# What you should do:
Write out every line of text in the material below word for word, and leave the pictures out of your answer.

(begin)

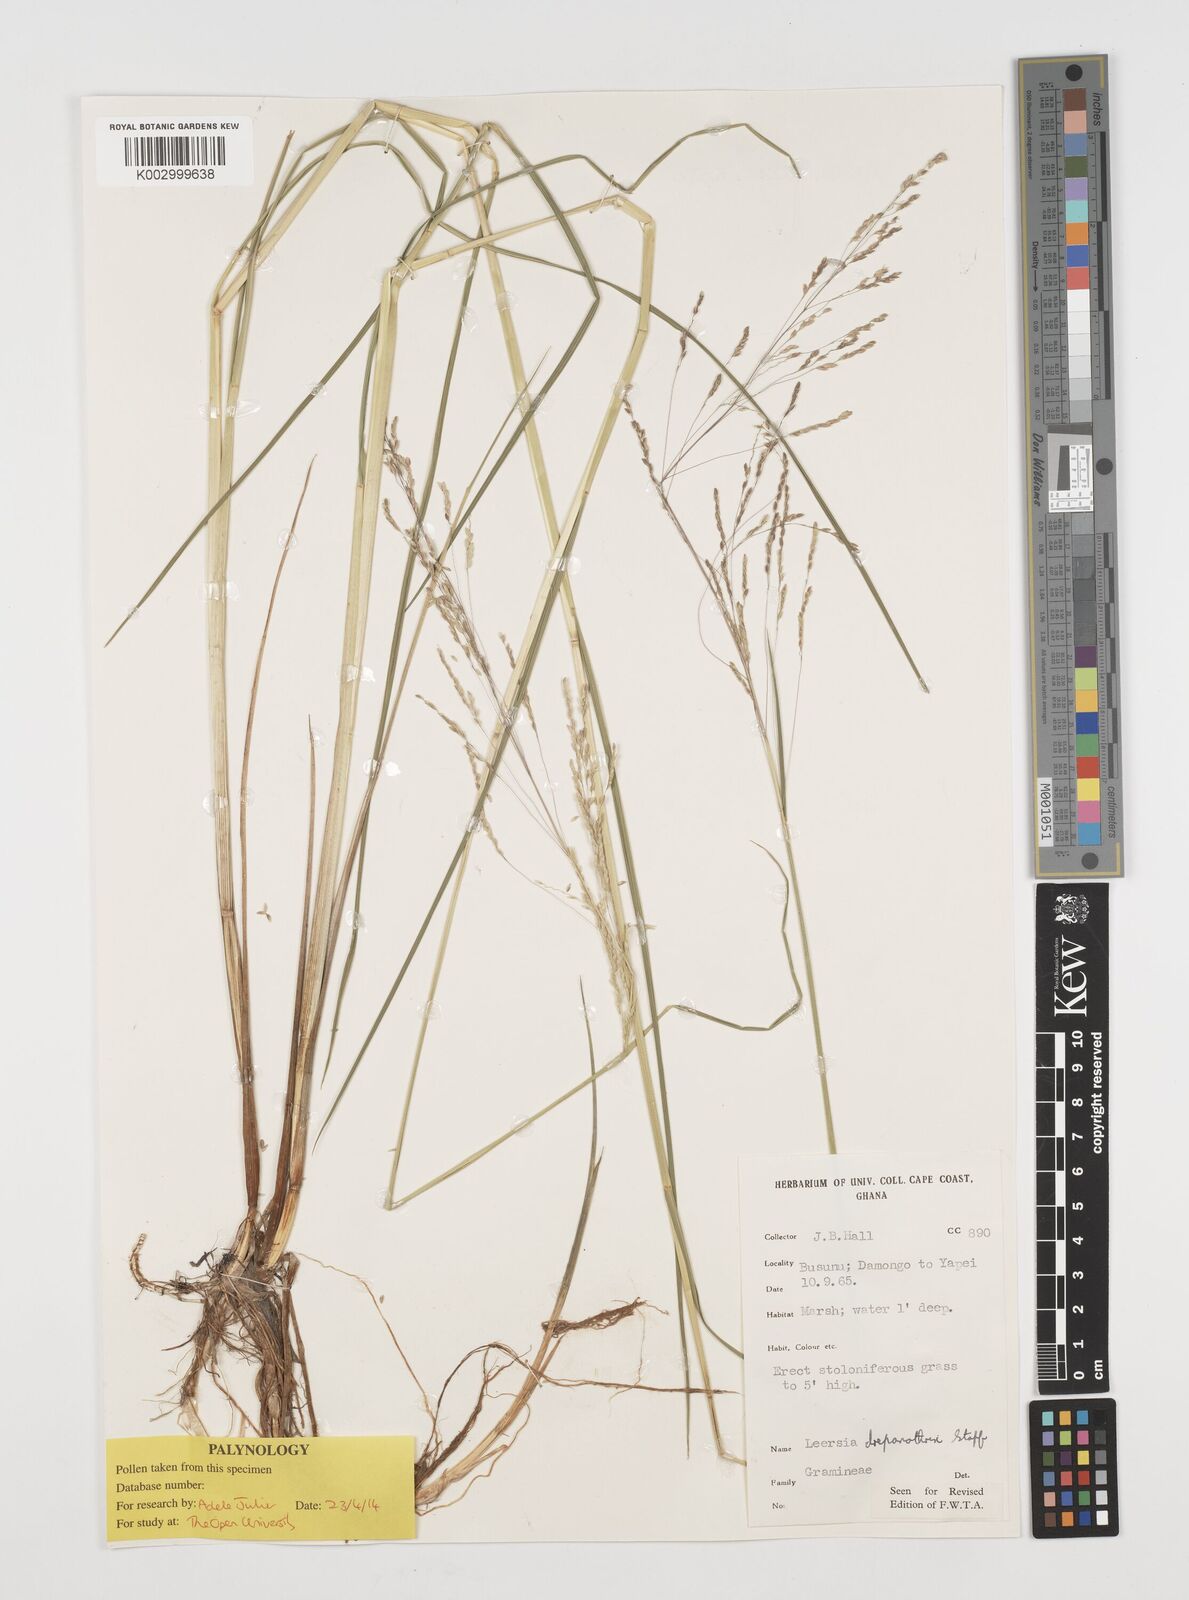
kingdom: Plantae
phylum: Tracheophyta
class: Liliopsida
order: Poales
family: Poaceae
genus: Leersia
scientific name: Leersia drepanothrix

(end)

# Answer to this problem:
kingdom: Plantae
phylum: Tracheophyta
class: Liliopsida
order: Poales
family: Poaceae
genus: Leersia
scientific name: Leersia drepanothrix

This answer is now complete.